Ethiopia’s Abebe Bikila did it in 1960 and 1964, East Germany’s Waldemar Cierpinski achieved the feat in 1976 and 1980, and now Kenya’s Eliud Kipchoge will try to add his name to that exalted roll of honour – ie win the men’s marathon in successive Olympic Games.

His eighth-place finish in last October’s London Marathon was only the second time since 2013 that he was beaten at the distance – proving that he was mortal after all. But the world record holder, his 2:01:39 mark set in Berlin in 2018, is still strongly fancied to retain his Olympic title. He’s unlikely, though, to break that two-hour barrier, as he very famously (unofficially) did in Vienna two years ago.

Allyson Felix competes in the Women’s 200m semi-finals during the 2020 US Olympic Track & Field Team Trials in Eugene, Oregon in June. Photograph: Patrick Smith/Getty Images
Allyson Felix competes in the Women’s 200m semi-finals during the 2020 US Olympic Track & Field Team Trials in Eugene, Oregon in June. Photograph: Patrick Smith/Getty Images

ALLYSON FELIX
Age:
35
Event: Athletics
Country: United States
Olympic Medals: 9

The Californian proved to be as formidable off the track as on it over the last few years, not least when she publicly shamed Nike for threatening to cut her pay when she became pregnant with her daughter, forcing the company to back down and change its maternity policy.

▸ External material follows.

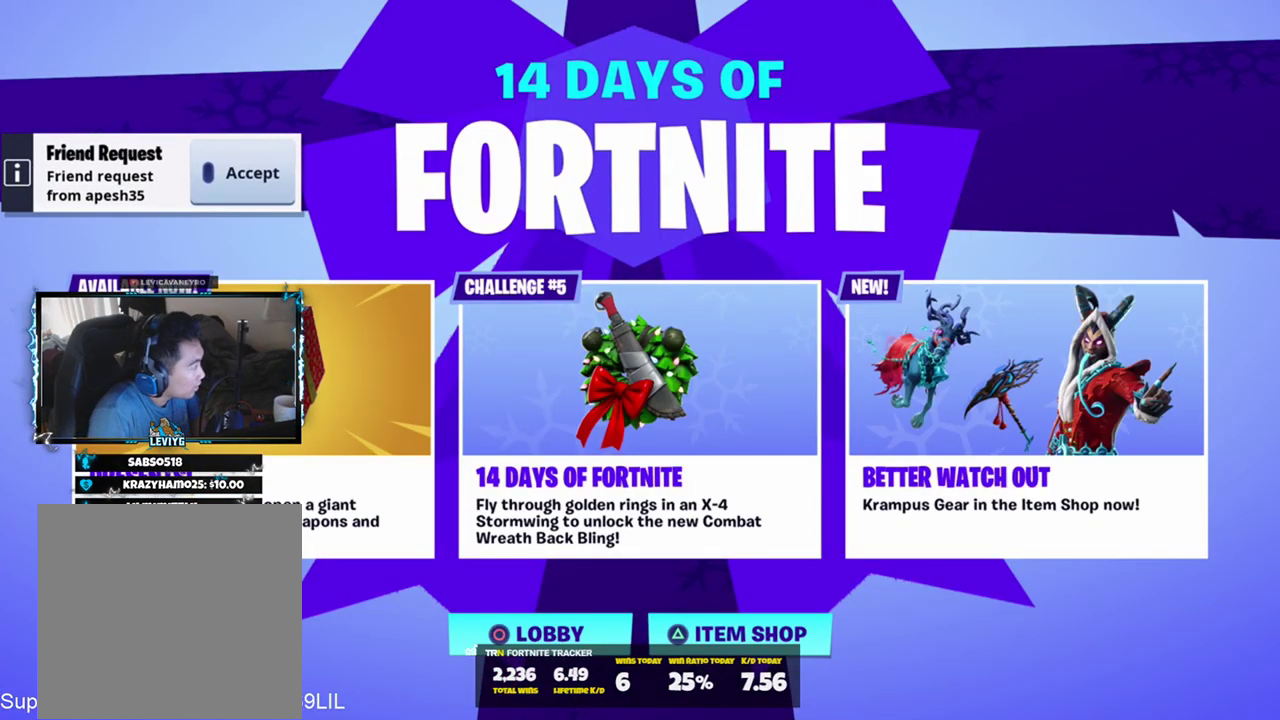
Gameplay with a controller (PlayStation layout); each line is a JSON object with the inputs held at the frame after it. "events" lists button and stick changes between this image and that frame as [ms after this image, input, new state], when the widget could be followed in between.
{"buttons": [], "left_stick": "center", "right_stick": "center", "events": [[67, "CIRCLE", "down"], [167, "CIRCLE", "up"]]}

It was a notable triumph for Felix, but she has become accustomed to succeeding. She has already won more Olympic medals than any female United States athlete, and if she can add two more to her collection in Tokyo – she’ll run in the 400m and possibly the 400m women’s and mixed-gender relays – she’ll overtake Carl Lewis as the most successful American athlete in the history of the Olympic Games.

US skateboarder Nyjah Huston competes during the Street World Championships 2021 street skateboarding event in Rome in June. Photograph: Tiziana Fabi/AFP via Getty Images
US skateboarder Nyjah Huston competes during the Street World Championships 2021 street skateboarding event in Rome in June. Photograph: Tiziana Fabi/AFP via Getty Images

NYJAH HUSTON
Age:
26
Event: Skateboarding
Country: United States
Olympic Medals: 0

The Californian is the world’s highest-paid skateboarder, with over 20 major sponsors to his name, including Nike and Doritos, and is the most successful “street” skater in the sport’s history – and now he’s the favourite to win the event in its first appearance at the Olympics.

While an eyebrow or two was raised when skateboarding made it in to the Olympic programme, not least from some of its own adherents who didn’t want to see it go down the sporting “establishment” route, Huston is embracing the challenge. True, he has complained about the “cardboard” beds in the Olympic village, but he also noted that he and his fellow skaters “are not worried about hooking up with chicks – we’re at the f***ing Olympics to focus and beast up”. Skate-speak, that.